Why do the right-brained rage?

July 1, 2000
Jimmy Buffet, the popular singer, says it "suks." Others consider it a curse. And a few, if they had their way, would ban it from schools altogether

Jimmy Buffet, the popular singer, says it "suks." Others consider it a curse. And a few, if they had their way, would ban it from schools altogether.

What is this terrible scourge that incites fear and loathing in the hearts of "ParrotHeads" and school board administrators across the land? Would you believe, math.

It wasn't always this way, of course. Math used to be the foundation on which America's school system proudly stood before the world. Now, the third of the "three R's" has become a stumbling block, an academic hurdle that can't be made low enough to pass the average student, particularly in the public schools. So we attack and ridicule it. We blame math, not ourselves.

I admit math didn't come naturally for me. I struggled with it for many years. But in the sixth grade, several things clicked in my life, and one of them was math. From that point on, I enjoyed just about all of my math classes – expect maybe probability theory.

If Buffet, in his song, Math Suks, thinks algebra is "from some kind of a third dimension," he ought to check out probability theory. I swear, my sons will never take that course during the summer like I did. Instead of putting criminals in jail, we should make them concentrate on "Chebyshev polynomials" and "random walks" when it's 85° outside and their friends are swimming and playing softball every day.

That's one of the problems with math, by the way. It requires you to give something up, namely play time, which isn't to the liking of a growing segment of Americans today. Some of these less-than-ambitious people spend more time avoiding work than actually doing it. No wonder they don't like math.

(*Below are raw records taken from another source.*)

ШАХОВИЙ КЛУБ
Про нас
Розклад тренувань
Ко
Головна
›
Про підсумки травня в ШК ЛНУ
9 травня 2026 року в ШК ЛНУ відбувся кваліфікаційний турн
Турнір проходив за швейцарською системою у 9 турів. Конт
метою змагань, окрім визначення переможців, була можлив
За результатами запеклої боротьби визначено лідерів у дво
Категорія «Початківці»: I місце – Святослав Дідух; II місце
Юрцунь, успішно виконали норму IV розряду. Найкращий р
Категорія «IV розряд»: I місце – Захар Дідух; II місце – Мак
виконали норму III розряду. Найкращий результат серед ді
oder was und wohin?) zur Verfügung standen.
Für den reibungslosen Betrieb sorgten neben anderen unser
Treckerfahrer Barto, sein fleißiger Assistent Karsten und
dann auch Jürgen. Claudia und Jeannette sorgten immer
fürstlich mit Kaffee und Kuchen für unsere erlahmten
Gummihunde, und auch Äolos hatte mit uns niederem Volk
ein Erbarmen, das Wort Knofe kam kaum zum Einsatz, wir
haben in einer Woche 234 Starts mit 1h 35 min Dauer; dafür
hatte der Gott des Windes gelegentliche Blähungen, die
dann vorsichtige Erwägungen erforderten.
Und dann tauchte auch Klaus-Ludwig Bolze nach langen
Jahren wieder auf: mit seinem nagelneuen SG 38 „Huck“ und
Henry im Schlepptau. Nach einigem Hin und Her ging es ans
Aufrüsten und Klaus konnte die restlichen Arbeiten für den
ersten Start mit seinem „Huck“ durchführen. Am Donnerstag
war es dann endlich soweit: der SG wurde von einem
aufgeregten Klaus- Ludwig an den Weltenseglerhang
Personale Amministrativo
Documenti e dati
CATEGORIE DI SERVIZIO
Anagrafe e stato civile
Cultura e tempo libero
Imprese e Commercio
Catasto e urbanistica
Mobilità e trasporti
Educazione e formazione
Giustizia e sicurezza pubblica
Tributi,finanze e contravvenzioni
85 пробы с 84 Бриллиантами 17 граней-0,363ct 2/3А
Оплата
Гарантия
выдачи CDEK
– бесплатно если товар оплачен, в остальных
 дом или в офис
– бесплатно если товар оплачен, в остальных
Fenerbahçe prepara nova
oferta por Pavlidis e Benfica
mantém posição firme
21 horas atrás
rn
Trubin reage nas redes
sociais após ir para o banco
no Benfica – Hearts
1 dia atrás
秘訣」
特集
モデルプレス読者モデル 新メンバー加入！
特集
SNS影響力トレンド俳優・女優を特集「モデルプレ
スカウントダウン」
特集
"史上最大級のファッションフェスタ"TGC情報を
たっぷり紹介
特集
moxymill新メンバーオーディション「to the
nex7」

Something else about math that frustrates a lot of "rightbrained" people is that it never lets you bend the rules. Math makes everyone play by the same rules, the same way, every time, without exception. This steadfastness flies in the face of our "feel-good" society, where people no longer even find it necessary to explain why they'll say something one day and do something else the next.

With math, you can rest assured that if "2+2=4" before you go to bed at night, it will be that way when you wake up in the morning. The "equals sign" is kind of like a promise. Once it's made, you can count on it. Maybe that's one of the reasons why math scores are so low these days. Too many children have learned the only thing they can count on is broken promises.

Another reason math is so hard to grasp for so many people is that it's too precise for their blurred thinking. Even the simplest arithmetic cuts like a sharp sword, leaving no middle ground. If you're calculating "2x3" and you come up with "5" or "7," for example, you're close – you may even be convinced you're right – but you're still wrong. And no amount of rationalizing or dancing on the issues is going to change that. With math, you're hot or you're not.

Granted, math may be rigid, but if it were anything else, we'd be in a lot of trouble. Imagine pumping 15 gallons of gas into your car on a morning when "15" means "3," and then heading out into the desert – without your sunblock. Or how about flying in a plane where everything from component fits to control signals depends on how the in-flight lunch tastes to the guy sitting next to you. As ridiculous as this sounds, the uncertainties of our world often hinge on feelings and moods that are no more controllable and every bit as trivial.

And that brings me to the quality I like most about math. Although math doesn't prevent us from failing, it's ready whenever we are to get up and try again. It will even help us figure out where we went wrong, and is just as eager to show us when we've got it right. In the meantime, as we grope for answers, math even provides us with "fudge factors" to help us get by with our partial and incomplete models and theories.

If I taught math, I'd tell the students about this quality first. I'd want them to know they don't have to be afraid of coming up with the wrong answer. Just keep your erasers handy, I'd say, and don't be too proud to use them. Although I wouldn't want anyone to intentionally make a mistake, I'd explain that, in my class, making and correcting mistakes is part of the learning process.